Basta trazar algunos triángulos en la cabeza humana. Hay que calcular con
precisión el ángulo de los ojos -la parte noble del rostro- con relación a la
glándula pineal que, como cualquiera sabe, es donde reside el alma. Entonces
uno está en condiciones de atribuir a cada quién a qué animal semeja y, por
ende, qué pasiones lo agitan.
Al menos esto pensaba Charles Le Brun (1619-1690), el Premier Peintre du Roi, el cortesano que
diseñó el Salón de los Espejos de Versalles, el hombre que inventó el estilo
Luis XIV. Y que quería hacer un catálogo de las emociones suponiendo que se
pueden deducir las virtudes y defectos de una persona a partir de la semejanza
de su rostro con un animal.
Le Brun escudriñaba con empeño qué dicen del alma las apariencias
corporales.
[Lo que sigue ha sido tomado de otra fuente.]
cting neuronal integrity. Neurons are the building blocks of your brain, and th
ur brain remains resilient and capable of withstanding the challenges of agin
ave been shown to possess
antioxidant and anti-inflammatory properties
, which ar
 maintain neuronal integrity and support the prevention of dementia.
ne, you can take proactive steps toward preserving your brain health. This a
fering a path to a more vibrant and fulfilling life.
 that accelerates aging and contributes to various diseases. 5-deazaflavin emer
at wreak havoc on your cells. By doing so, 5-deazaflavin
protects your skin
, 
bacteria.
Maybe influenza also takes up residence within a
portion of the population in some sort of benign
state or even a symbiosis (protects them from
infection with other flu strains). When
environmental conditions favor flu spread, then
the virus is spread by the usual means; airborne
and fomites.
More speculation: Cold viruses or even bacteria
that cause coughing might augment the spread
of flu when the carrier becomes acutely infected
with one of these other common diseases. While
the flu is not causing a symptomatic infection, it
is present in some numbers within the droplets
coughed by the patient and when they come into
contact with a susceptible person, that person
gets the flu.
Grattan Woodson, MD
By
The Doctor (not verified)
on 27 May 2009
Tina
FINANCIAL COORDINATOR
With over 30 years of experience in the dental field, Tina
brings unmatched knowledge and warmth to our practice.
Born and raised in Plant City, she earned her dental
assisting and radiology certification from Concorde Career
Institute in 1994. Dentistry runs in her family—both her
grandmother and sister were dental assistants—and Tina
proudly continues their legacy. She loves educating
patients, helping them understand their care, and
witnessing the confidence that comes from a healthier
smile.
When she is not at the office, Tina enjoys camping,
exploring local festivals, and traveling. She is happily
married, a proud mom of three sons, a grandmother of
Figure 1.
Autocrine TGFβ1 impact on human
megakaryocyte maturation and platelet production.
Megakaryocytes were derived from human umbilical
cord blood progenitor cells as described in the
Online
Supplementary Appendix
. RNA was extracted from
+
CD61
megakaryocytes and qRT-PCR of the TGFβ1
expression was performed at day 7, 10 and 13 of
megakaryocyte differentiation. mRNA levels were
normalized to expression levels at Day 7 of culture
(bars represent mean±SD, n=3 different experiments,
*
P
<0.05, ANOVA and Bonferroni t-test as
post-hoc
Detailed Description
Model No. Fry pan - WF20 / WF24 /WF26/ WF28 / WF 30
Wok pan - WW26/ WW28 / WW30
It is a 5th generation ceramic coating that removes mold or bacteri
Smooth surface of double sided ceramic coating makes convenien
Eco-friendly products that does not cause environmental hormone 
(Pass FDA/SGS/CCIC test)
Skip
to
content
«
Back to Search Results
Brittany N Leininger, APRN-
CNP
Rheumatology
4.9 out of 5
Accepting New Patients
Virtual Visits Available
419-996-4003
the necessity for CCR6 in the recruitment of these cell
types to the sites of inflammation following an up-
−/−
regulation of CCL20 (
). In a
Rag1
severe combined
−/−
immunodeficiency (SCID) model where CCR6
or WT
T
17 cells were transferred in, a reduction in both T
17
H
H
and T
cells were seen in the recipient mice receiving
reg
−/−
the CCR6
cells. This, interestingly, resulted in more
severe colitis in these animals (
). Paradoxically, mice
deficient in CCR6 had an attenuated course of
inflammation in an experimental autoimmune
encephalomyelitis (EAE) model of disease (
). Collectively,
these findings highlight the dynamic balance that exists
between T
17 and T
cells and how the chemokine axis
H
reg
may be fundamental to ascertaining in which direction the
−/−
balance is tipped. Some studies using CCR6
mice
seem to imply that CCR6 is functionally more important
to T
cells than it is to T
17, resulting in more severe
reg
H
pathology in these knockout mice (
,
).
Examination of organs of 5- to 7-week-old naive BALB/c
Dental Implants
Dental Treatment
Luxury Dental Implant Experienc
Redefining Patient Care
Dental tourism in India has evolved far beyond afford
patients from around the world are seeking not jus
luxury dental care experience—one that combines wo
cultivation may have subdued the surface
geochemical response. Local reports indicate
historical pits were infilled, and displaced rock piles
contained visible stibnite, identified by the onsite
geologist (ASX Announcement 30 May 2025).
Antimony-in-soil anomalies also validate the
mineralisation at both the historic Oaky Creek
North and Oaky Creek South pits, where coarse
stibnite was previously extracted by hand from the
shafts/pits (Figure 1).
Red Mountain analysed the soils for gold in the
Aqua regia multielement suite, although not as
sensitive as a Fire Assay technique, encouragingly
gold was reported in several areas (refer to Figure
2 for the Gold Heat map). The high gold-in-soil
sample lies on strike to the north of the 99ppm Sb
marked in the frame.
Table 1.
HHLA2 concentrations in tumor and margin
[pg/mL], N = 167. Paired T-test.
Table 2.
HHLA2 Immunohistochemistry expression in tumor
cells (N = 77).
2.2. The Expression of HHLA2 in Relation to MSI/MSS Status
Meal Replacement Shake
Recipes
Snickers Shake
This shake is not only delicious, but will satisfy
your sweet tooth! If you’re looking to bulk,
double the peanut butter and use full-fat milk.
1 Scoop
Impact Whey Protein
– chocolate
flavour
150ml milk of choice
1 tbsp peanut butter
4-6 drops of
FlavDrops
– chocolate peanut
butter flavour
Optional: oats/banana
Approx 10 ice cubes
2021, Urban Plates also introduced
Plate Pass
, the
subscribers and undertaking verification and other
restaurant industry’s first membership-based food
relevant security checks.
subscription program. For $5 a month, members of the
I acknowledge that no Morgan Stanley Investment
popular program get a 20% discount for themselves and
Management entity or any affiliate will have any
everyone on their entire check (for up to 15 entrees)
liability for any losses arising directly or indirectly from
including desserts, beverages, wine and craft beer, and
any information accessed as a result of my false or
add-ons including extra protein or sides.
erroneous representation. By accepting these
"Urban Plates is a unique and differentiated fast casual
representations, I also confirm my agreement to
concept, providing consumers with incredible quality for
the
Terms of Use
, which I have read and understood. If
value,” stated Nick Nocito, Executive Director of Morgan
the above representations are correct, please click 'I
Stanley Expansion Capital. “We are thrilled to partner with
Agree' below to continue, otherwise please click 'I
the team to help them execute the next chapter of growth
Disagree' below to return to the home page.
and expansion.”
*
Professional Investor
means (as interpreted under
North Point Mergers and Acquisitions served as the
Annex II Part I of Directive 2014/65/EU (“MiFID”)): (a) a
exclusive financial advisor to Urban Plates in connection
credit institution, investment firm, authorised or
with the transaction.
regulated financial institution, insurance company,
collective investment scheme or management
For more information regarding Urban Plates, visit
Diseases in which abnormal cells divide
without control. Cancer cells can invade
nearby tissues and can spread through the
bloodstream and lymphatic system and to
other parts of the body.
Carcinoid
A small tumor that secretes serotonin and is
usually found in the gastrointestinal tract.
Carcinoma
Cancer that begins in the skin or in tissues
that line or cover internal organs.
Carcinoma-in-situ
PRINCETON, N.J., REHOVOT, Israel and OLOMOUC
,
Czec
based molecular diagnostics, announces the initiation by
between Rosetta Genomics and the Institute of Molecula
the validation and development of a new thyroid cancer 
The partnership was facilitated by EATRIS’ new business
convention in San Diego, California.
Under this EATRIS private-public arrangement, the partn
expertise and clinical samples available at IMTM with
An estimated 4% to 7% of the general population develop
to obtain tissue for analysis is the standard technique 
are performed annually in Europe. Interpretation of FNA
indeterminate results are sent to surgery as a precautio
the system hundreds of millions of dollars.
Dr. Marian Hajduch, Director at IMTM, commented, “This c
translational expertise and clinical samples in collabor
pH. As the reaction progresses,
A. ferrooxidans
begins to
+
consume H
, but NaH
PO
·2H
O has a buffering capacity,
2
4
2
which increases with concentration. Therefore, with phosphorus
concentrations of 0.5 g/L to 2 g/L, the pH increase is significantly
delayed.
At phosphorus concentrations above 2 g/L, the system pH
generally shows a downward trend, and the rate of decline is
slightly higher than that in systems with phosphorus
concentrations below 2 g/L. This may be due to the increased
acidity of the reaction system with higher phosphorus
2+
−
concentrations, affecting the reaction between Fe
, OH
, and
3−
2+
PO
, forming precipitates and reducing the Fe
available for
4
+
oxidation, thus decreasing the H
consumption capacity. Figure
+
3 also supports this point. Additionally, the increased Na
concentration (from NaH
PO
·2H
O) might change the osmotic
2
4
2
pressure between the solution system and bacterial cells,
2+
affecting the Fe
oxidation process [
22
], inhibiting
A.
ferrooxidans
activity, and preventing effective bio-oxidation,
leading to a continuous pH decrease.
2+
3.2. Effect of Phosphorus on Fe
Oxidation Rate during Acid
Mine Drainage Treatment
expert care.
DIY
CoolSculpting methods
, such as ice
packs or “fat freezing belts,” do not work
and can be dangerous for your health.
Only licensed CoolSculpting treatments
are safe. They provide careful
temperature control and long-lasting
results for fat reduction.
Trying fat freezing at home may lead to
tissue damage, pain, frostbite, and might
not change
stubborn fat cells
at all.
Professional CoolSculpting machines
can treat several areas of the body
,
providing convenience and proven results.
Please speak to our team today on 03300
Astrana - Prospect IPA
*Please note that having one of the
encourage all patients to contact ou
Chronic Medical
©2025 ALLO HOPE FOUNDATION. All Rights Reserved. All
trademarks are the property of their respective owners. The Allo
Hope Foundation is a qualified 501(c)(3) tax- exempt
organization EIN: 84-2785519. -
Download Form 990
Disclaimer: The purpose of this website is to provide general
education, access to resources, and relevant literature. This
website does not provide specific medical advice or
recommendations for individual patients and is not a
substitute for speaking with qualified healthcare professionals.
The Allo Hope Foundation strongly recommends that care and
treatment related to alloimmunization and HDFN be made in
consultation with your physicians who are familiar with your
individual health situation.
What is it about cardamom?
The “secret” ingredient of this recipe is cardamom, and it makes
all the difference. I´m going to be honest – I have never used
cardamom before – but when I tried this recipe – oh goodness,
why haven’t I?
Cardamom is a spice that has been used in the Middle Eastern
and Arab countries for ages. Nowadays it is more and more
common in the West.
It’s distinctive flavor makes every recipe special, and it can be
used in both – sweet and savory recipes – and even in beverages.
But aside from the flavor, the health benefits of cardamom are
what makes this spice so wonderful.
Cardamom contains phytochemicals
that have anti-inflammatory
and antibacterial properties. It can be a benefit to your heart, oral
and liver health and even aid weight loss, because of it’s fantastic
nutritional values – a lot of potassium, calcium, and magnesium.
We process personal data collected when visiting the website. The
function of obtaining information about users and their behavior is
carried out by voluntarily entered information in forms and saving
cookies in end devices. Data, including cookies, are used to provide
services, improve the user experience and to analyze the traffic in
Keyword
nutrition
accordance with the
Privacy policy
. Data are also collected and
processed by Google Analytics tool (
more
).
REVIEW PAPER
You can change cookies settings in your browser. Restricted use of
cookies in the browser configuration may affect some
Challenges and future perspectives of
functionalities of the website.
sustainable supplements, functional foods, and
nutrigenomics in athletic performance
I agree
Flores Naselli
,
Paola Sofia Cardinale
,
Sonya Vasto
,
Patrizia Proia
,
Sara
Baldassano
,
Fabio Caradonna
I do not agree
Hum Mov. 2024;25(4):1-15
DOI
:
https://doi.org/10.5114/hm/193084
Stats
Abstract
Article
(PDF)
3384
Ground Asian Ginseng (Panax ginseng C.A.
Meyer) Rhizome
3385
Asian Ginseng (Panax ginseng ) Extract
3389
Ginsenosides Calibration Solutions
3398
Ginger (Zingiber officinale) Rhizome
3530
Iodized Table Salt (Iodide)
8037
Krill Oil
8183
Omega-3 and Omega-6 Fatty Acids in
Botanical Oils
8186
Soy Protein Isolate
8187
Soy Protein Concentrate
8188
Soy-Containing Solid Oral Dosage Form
No era el primero (antes fue Giovanni della Porta, después Descartes), ni sería
el último. Es natural, el rostro es un mediodecir, como sostiene Le Breton.
Remite tanto a la semejanza como a la diferencia infinitesimal. El asunto es
que para estar en el mundo hay que catalogar a quien tenemos
enfrente rápidamente, sin ambigüedades. Entonces medimos cráneos, labramos cartas astrales,
formamos prontuarios. Como si el Otro fuera descifrable.